The late Harry Browne summed it up thusly.....
There are far more significant days in the year:
- Labor Day, when we pretend to care about other people’s jobs while frolicking at the beach.
- Election Day, when we pretend we’re making a difference by voting.
- Flag Day, when we pretend the government is America.
- Veterans Day, formerly Armistice Day, when we pretended that World War I made the world safe for democracy.
- National Teachers Day, when we pretend our children are getting an education.
- Earth Day, when we pretend that making the government more powerful will make the environment cleaner.
- United Nations Day, when we pretend to believe all those inane statements about world peace.
The Constitution was supposed to spell out what government can do and what it can’t do. The government’s few legal functions are listed in Article 1, Section 8. It was a revolutionary document, in that no government in history had ever had its duties and restrictions so carefully defined.
Despite frequent violations of the Constitution by the government, the document did its job reasonably well for the first hundred years — making America the freest country in history.
As late as 1887, when Congress passed a bill providing federal relief to drought-stricken Texas farmers, Grover Cleveland vetoed it, saying,
"I can find no warrant for such an appropriation in the Constitution."
But that was about the last gasp for limited, Constitutional government. Because the Constitution wasn’t self-enforcing, it depended on the good intentions of politicians, something Thomas Jefferson specifically warned against in 1798 when he said.....
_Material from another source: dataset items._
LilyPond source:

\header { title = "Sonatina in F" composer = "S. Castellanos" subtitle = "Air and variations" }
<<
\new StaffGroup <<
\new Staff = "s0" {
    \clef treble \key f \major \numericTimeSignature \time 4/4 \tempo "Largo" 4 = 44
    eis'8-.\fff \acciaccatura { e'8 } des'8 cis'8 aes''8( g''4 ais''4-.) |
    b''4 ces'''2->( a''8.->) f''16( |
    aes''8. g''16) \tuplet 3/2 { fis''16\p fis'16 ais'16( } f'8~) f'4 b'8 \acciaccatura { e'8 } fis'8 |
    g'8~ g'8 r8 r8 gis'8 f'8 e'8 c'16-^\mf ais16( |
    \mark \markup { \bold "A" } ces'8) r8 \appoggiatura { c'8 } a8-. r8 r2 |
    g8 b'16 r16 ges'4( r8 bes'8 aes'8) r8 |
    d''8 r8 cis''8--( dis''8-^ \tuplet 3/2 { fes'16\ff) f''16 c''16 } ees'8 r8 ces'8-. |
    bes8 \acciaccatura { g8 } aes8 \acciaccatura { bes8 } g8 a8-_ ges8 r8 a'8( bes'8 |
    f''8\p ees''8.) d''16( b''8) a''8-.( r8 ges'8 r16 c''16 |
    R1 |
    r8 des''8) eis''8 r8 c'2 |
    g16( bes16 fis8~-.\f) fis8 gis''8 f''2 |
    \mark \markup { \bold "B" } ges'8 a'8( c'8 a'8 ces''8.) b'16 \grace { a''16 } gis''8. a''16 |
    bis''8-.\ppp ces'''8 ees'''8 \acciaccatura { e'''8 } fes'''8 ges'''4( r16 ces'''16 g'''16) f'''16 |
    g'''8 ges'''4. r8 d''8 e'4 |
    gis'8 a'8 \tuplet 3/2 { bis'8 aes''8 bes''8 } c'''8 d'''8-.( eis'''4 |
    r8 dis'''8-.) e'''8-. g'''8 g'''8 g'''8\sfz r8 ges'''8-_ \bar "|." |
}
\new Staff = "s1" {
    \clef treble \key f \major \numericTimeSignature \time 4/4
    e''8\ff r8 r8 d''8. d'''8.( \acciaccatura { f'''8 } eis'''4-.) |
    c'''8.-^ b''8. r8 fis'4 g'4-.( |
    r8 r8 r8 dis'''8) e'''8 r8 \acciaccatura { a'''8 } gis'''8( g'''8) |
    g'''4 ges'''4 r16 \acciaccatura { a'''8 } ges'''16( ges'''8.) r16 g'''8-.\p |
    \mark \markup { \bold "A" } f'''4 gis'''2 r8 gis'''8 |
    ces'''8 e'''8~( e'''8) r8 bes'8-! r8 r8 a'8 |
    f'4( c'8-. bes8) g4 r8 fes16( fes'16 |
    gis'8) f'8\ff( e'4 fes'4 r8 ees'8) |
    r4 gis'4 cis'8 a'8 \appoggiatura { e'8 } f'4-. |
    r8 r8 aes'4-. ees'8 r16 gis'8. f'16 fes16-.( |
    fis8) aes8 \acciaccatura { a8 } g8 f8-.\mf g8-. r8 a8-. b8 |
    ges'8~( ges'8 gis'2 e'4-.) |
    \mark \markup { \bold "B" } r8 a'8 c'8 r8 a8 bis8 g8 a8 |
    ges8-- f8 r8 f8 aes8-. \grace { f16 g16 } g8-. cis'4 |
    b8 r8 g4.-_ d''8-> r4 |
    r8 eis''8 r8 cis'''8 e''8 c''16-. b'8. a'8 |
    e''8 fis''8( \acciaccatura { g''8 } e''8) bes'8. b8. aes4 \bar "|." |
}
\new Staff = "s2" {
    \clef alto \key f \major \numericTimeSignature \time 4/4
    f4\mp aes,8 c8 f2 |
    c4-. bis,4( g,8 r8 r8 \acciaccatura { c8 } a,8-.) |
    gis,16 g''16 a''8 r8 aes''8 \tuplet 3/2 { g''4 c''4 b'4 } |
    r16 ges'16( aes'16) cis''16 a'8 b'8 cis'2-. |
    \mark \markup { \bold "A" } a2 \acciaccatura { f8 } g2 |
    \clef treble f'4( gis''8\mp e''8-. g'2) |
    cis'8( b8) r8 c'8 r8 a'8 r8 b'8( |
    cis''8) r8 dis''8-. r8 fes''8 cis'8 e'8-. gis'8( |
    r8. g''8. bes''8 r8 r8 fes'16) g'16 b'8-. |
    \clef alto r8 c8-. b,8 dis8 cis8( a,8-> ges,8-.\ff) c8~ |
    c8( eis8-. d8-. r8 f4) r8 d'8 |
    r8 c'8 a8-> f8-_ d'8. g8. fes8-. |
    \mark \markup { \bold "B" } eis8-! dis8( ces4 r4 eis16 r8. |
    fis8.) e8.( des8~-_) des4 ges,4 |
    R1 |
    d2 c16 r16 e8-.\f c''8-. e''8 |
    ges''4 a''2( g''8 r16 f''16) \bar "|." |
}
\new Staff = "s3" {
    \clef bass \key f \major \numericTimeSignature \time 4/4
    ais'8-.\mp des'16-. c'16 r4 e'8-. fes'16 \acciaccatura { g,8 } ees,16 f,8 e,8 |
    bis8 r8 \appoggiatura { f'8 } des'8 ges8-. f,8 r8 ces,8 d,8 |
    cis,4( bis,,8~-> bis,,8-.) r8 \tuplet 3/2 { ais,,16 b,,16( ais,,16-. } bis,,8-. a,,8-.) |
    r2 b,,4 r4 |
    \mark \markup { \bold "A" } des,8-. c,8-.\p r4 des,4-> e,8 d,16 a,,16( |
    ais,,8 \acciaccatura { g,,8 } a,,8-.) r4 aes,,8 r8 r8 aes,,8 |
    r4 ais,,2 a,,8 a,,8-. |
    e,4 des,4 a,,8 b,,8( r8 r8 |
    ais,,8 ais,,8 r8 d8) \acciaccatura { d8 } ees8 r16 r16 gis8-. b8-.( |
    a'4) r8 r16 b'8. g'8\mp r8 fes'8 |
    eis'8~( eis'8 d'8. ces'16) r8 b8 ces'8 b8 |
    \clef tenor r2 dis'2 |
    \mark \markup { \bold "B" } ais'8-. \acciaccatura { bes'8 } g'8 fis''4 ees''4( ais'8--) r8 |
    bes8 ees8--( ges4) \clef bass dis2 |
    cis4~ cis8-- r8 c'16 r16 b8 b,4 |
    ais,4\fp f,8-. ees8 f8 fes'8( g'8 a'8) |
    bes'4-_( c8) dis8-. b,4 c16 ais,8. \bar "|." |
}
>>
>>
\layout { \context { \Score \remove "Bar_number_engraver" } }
"In questions of power, then, let no more be heard of confidence in man, but bind him down from mischief by the chains of the Constitution."
Whole thing here.
TWC believes that the American southwest saw the freest time in America. From the close of the Civil War until the advent of Jim Crow and the Income Tax Amendment, roughly 1865-1913, we were a free and prosperous people. It was a time when no government agent demanded your papers, there was no income tax, all the vices were legal or tolerated, your property was yours, and money had value and stability over time.